__Prompt__
Please turn every line of the records below into a Markdown table with two columns, Row and Line, numbering the rows and skipping blank lines. Leave the pictures out of the answer.

[Saved entries]
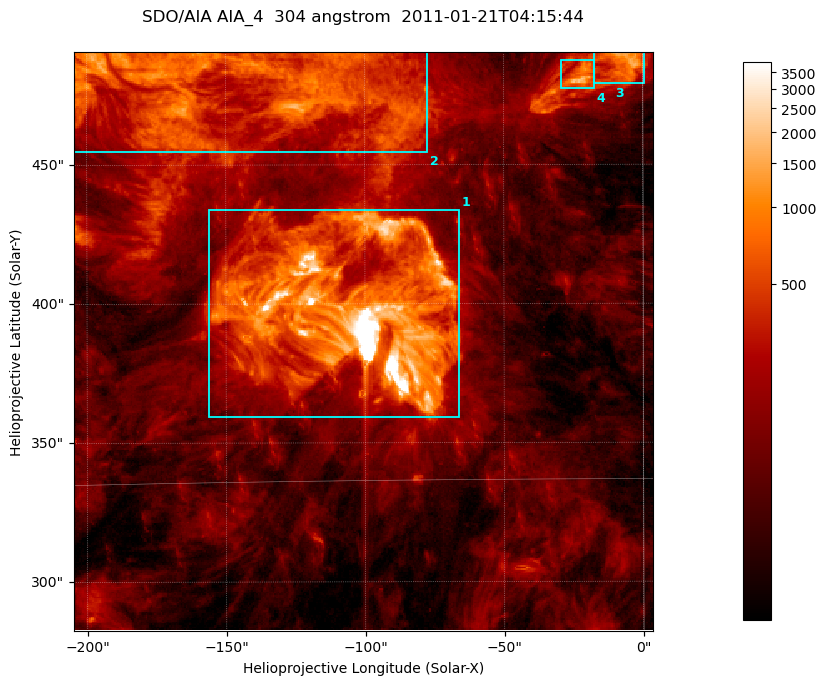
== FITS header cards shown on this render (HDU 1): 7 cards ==
TELESCOP= 'SDO/AIA '           / For AIA: SDO/AIA
INSTRUME= 'AIA_4   '           / For AIA: AIA_ATA1, AIA_ATA2, AIA_ATA3 or AIA_AT
WAVELNTH=                  304 / [angstrom] Wavelength
WAVEUNIT= 'angstrom'           / Wavelength unit: angstrom
DATE-OBS= '2011-01-21T04:15:44.127' / [ISO] Date when observation started; ISO 8
CTYPE1  = 'HPLN-TAN'           / CTYPE1; Typically HPLN
CTYPE2  = 'HPLT-TAN'           / CTYPE2; Typically HPLT

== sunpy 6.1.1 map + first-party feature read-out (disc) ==
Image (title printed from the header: SDO/AIA AIA_4  304 angstrom  2011-01-21T04:15:44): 347 x 347 px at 0.6 arcsec/px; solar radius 975 arcsec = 1625 px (partial field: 1.5% of the solar disc is inside the frame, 100% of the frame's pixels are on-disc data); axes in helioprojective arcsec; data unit not stated in the header (colour bar unlabelled)
Orientation: roll -0.132 deg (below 1 deg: not rotated)
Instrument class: DISC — disc imager (sunpy class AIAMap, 304 A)
Bright regions (active regions / flare kernels): reference = the on-disc median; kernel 3 px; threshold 5 sigma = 429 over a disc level ~122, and >= 1.15x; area >= 120 px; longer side >= 4 px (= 2.4 arcsec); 4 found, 4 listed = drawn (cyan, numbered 1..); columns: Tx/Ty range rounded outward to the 2 arcsec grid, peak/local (2 s.f.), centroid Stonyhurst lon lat
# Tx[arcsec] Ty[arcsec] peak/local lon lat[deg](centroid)
1 -156..-66 358..434 128 -6 +19
2 -206..-76 454..492 14 -9 +24
3 -18..2 478..492 13 +0 +25
4 -30..-16 476..488 14 -1 +24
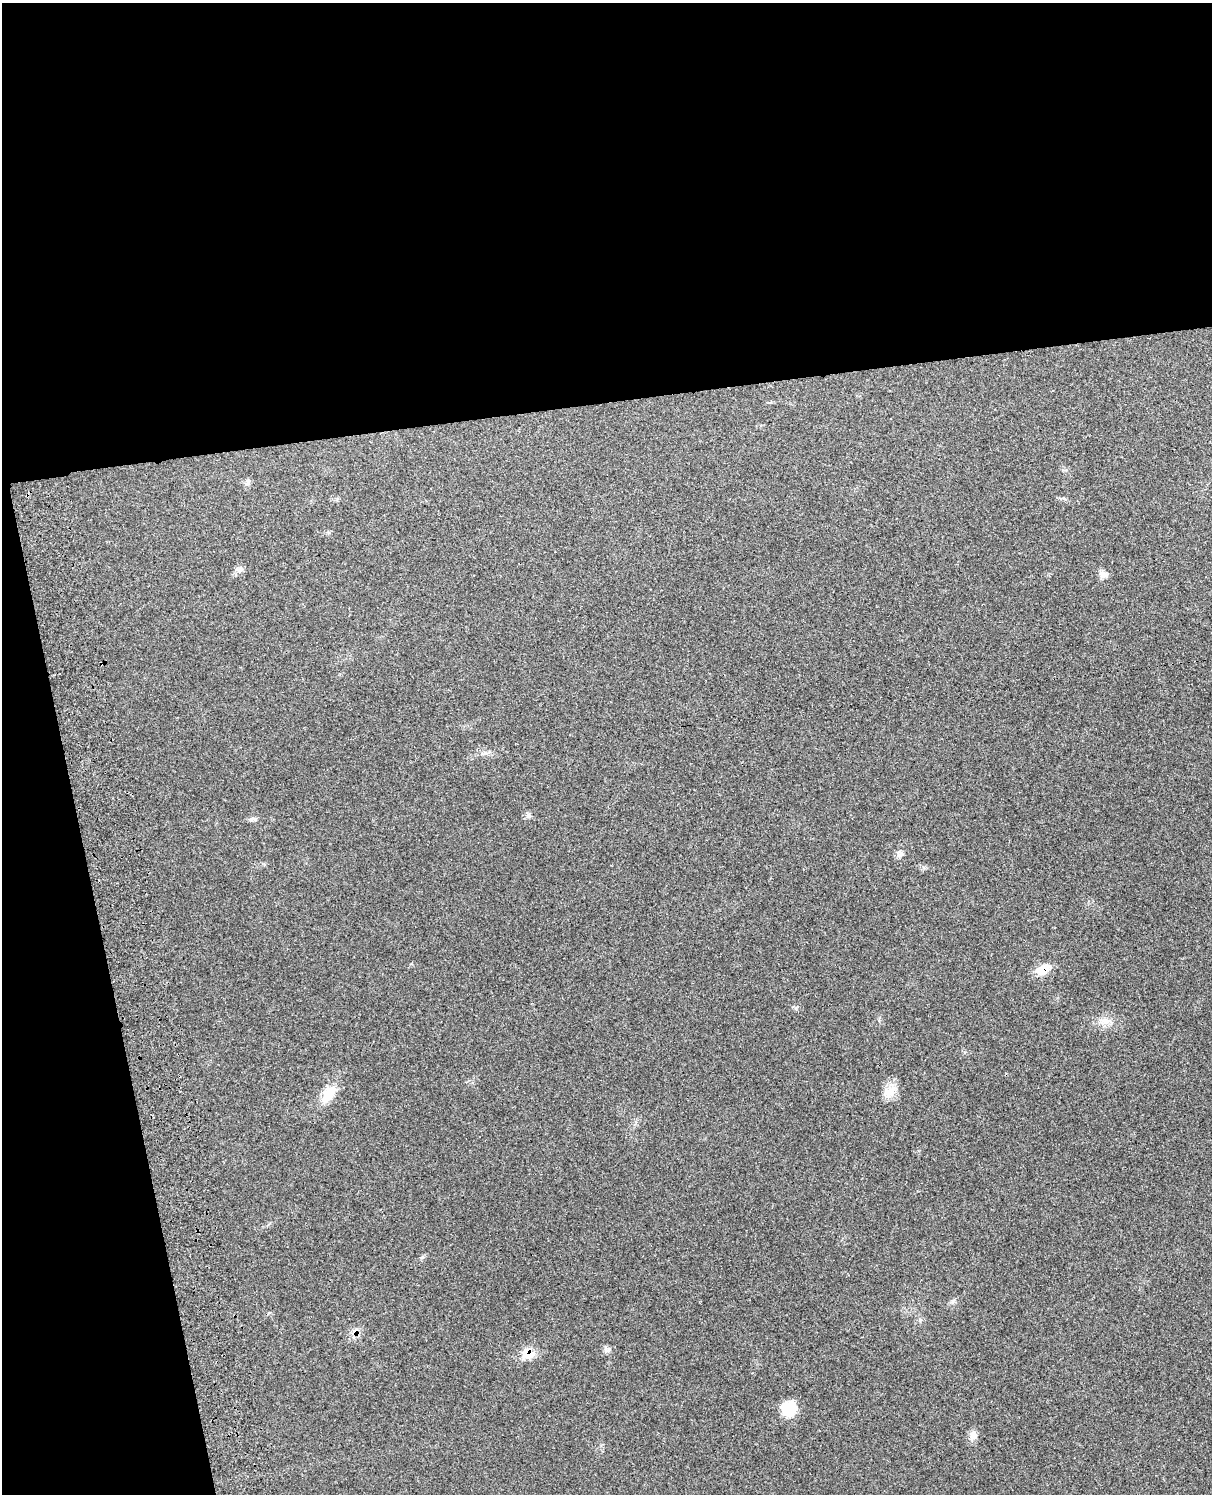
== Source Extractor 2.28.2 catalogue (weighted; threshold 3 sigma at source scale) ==
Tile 1 of 4 x 3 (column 1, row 1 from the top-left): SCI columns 121-1330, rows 3160-4651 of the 5080 x 4929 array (HDU 1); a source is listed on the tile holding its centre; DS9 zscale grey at full resolution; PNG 1214 x 1496 px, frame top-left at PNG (2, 3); no overlay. Shown black and unused: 33% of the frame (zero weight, under 3 of 4 exposures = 6% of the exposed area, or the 3 px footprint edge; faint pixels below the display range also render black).
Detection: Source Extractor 2.28.2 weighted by HDU 2 'WHT'; one run over the whole footprint, this tile lists its part. Background 0.202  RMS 0.008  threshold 0.0358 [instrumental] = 3 sigma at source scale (4.5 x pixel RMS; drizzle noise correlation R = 1.50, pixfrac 1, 0.05/0.05 arcsec/px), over >= 5 px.
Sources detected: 15; all 15 listed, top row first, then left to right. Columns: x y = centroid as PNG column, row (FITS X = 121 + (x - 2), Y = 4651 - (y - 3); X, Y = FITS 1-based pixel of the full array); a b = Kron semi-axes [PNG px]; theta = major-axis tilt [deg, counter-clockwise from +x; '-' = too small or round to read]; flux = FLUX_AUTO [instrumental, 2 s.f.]
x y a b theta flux
248 481 6 5 - 1.6
240 569 8 6 26 3
1104 575 12 8 -7 3.7
529 815 7 6 - 1.9
251 819 7 5 47 1.8
900 853 10 8 -85 3.3
1043 969 19 11 25 11
1106 1021 12 11 - 6.8
889 1092 22 12 37 9.8
328 1094 25 13 53 15
355 1332 11 5 52 3.7
608 1350 7 4 71 1.7
528 1354 18 14 -9 11
789 1408 19 17 63 16
973 1435 12 9 88 4.6
Overlapping masked pixels (flux is a lower limit): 3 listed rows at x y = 1043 969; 355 1332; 528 1354
Unlisted compact peaks at least as high as the median listed source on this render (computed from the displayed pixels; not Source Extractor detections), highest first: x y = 953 1301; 796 1008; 422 1257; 485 753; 924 867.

__Answer for this exercise__
| Row | Line |
|---|---|
| 1 | == FITS header cards shown on this render (HDU 1): 7 cards == |
| 2 | TELESCOP= 'SDO/AIA '           / For AIA: SDO/AIA |
| 3 | INSTRUME= 'AIA_4   '           / For AIA: AIA_ATA1, AIA_ATA2, AIA_ATA3 or AIA_AT |
| 4 | WAVELNTH=                  304 / [angstrom] Wavelength |
| 5 | WAVEUNIT= 'angstrom'           / Wavelength unit: angstrom |
| 6 | DATE-OBS= '2011-01-21T04:15:44.127' / [ISO] Date when observation started; ISO 8 |
| 7 | CTYPE1  = 'HPLN-TAN'           / CTYPE1; Typically HPLN |
| 8 | CTYPE2  = 'HPLT-TAN'           / CTYPE2; Typically HPLT |
| 9 | == sunpy 6.1.1 map + first-party feature read-out (disc) == |
| 10 | Image (title printed from the header: SDO/AIA AIA_4  304 angstrom  2011-01-21T04:15:44): 347 x 347 px at 0.6 arcsec/px; solar radius 975 arcsec = 1625 px (partial field: 1.5% of the solar disc is inside the frame, 100% of the frame's pixels are on-disc data); axes in helioprojective arcsec; data unit not stated in the header (colour bar unlabelled) |
| 11 | Orientation: roll -0.132 deg (below 1 deg: not rotated) |
| 12 | Instrument class: DISC — disc imager (sunpy class AIAMap, 304 A) |
| 13 | Bright regions (active regions / flare kernels): reference = the on-disc median; kernel 3 px; threshold 5 sigma = 429 over a disc level ~122, and >= 1.15x; area >= 120 px; longer side >= 4 px (= 2.4 arcsec); 4 found, 4 listed = drawn (cyan, numbered 1..); columns: Tx/Ty range rounded outward to the 2 arcsec grid, peak/local (2 s.f.), centroid Stonyhurst lon lat |
| 14 | # Tx[arcsec] Ty[arcsec] peak/local lon lat[deg](centroid) |
| 15 | 1 -156..-66 358..434 128 -6 +19 |
| 16 | 2 -206..-76 454..492 14 -9 +24 |
| 17 | 3 -18..2 478..492 13 +0 +25 |
| 18 | 4 -30..-16 476..488 14 -1 +24 |
| 19 | == Source Extractor 2.28.2 catalogue (weighted; threshold 3 sigma at source scale) == |
| 20 | Tile 1 of 4 x 3 (column 1, row 1 from the top-left): SCI columns 121-1330, rows 3160-4651 of the 5080 x 4929 array (HDU 1); a source is listed on the tile holding its centre; DS9 zscale grey at full resolution; PNG 1214 x 1496 px, frame top-left at PNG (2, 3); no overlay. Shown black and unused: 33% of the frame (zero weight, under 3 of 4 exposures = 6% of the exposed area, or the 3 px footprint edge; faint pixels below the display range also render black). |
| 21 | Detection: Source Extractor 2.28.2 weighted by HDU 2 'WHT'; one run over the whole footprint, this tile lists its part. Background 0.202  RMS 0.008  threshold 0.0358 [instrumental] = 3 sigma at source scale (4.5 x pixel RMS; drizzle noise correlation R = 1.50, pixfrac 1, 0.05/0.05 arcsec/px), over >= 5 px. |
| 22 | Sources detected: 15; all 15 listed, top row first, then left to right. Columns: x y = centroid as PNG column, row (FITS X = 121 + (x - 2), Y = 4651 - (y - 3); X, Y = FITS 1-based pixel of the full array); a b = Kron semi-axes [PNG px]; theta = major-axis tilt [deg, counter-clockwise from +x; '-' = too small or round to read]; flux = FLUX_AUTO [instrumental, 2 s.f.] |
| 23 | x y a b theta flux |
| 24 | 248 481 6 5 - 1.6 |
| 25 | 240 569 8 6 26 3 |
| 26 | 1104 575 12 8 -7 3.7 |
| 27 | 529 815 7 6 - 1.9 |
| 28 | 251 819 7 5 47 1.8 |
| 29 | 900 853 10 8 -85 3.3 |
| 30 | 1043 969 19 11 25 11 |
| 31 | 1106 1021 12 11 - 6.8 |
| 32 | 889 1092 22 12 37 9.8 |
| 33 | 328 1094 25 13 53 15 |
| 34 | 355 1332 11 5 52 3.7 |
| 35 | 608 1350 7 4 71 1.7 |
| 36 | 528 1354 18 14 -9 11 |
| 37 | 789 1408 19 17 63 16 |
| 38 | 973 1435 12 9 88 4.6 |
| 39 | Overlapping masked pixels (flux is a lower limit): 3 listed rows at x y = 1043 969; 355 1332; 528 1354 |
| 40 | Unlisted compact peaks at least as high as the median listed source on this render (computed from the displayed pixels; not Source Extractor detections), highest first: x y = 953 1301; 796 1008; 422 1257; 485 753; 924 867. |